Content starts

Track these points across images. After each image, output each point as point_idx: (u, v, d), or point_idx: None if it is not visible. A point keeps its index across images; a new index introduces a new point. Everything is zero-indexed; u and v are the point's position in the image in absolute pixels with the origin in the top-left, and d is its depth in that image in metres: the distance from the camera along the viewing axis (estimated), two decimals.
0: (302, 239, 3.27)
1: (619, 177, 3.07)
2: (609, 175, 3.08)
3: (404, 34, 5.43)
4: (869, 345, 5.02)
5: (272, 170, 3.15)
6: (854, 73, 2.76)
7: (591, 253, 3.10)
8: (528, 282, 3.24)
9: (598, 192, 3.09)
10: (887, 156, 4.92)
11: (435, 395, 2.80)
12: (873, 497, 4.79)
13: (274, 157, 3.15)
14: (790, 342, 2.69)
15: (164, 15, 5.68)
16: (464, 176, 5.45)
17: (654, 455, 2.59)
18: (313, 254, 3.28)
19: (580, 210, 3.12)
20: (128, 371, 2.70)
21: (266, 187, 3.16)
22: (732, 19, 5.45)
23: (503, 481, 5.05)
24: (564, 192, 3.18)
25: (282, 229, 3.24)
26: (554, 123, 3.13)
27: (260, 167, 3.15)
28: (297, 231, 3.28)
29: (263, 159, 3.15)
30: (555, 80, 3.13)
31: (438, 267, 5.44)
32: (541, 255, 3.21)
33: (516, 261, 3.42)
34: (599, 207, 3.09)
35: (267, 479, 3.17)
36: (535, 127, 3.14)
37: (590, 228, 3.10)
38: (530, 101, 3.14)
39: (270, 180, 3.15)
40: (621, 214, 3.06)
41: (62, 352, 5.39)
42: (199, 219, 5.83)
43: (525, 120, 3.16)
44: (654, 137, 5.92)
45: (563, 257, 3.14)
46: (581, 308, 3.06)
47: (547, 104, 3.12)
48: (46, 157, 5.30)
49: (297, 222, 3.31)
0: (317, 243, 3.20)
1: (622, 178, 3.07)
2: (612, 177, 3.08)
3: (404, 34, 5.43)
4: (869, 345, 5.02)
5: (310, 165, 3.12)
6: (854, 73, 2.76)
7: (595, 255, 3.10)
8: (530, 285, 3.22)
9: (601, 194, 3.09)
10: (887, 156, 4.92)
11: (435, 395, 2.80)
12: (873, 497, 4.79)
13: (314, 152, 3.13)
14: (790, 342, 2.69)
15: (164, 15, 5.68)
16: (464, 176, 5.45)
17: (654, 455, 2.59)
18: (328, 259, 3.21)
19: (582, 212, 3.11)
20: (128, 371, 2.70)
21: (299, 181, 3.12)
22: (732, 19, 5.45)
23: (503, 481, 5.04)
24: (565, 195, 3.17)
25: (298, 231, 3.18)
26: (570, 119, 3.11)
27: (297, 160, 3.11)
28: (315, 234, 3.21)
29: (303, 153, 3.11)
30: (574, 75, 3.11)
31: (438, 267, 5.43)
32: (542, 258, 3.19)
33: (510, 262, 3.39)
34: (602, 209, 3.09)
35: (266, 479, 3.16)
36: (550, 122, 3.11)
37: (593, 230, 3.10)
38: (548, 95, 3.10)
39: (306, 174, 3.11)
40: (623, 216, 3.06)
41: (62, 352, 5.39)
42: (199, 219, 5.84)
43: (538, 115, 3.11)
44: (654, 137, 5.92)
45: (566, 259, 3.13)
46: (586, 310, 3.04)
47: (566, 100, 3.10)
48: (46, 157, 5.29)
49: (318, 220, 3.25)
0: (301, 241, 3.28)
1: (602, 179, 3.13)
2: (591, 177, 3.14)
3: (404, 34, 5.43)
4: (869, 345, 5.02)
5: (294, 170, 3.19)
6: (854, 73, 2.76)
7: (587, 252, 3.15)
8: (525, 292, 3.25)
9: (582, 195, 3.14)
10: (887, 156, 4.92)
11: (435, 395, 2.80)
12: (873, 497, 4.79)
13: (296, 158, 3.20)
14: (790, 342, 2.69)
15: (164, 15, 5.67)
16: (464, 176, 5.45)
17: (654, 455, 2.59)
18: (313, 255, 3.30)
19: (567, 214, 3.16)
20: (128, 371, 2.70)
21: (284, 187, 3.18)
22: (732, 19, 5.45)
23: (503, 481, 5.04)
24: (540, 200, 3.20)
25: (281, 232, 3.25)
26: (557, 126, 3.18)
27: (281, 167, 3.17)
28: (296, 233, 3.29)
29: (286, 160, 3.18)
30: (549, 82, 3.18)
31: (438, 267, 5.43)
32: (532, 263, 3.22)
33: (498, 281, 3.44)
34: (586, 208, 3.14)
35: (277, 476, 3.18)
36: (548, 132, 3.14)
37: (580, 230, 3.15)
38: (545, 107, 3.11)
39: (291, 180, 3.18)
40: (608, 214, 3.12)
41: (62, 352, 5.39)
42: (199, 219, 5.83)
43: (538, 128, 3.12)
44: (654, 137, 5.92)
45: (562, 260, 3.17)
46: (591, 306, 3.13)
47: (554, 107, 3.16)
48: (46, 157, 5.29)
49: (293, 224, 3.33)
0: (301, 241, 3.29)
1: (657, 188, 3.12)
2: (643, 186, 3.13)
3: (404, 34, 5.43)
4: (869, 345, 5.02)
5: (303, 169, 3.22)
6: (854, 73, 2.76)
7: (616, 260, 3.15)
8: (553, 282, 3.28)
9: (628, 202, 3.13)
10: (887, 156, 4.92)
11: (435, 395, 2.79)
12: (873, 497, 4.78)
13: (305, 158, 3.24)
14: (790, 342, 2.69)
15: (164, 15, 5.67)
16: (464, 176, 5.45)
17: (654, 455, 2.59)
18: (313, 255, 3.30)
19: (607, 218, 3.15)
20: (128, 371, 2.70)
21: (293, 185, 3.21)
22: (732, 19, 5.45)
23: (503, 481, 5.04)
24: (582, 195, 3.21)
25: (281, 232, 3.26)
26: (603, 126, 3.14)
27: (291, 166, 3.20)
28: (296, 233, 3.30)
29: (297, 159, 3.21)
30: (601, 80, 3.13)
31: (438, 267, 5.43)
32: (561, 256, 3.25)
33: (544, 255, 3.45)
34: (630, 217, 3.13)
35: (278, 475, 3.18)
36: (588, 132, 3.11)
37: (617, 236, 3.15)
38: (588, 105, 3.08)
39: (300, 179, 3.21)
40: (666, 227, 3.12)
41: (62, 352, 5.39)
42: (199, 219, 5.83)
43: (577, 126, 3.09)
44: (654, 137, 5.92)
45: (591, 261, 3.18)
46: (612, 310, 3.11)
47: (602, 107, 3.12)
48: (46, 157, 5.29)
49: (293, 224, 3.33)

Content ends

- [EXERCISE DIRECTIONS]: Every line above from the line with "32: (541, 255, 3.21)" to the line with "48: (46, 157, 5.30)", inclusive, must be returned exactly; no other line belongs in the reply.

- [WRITTEN RESPONSE]:
32: (541, 255, 3.21)
33: (516, 261, 3.42)
34: (599, 207, 3.09)
35: (267, 479, 3.17)
36: (535, 127, 3.14)
37: (590, 228, 3.10)
38: (530, 101, 3.14)
39: (270, 180, 3.15)
40: (621, 214, 3.06)
41: (62, 352, 5.39)
42: (199, 219, 5.83)
43: (525, 120, 3.16)
44: (654, 137, 5.92)
45: (563, 257, 3.14)
46: (581, 308, 3.06)
47: (547, 104, 3.12)
48: (46, 157, 5.30)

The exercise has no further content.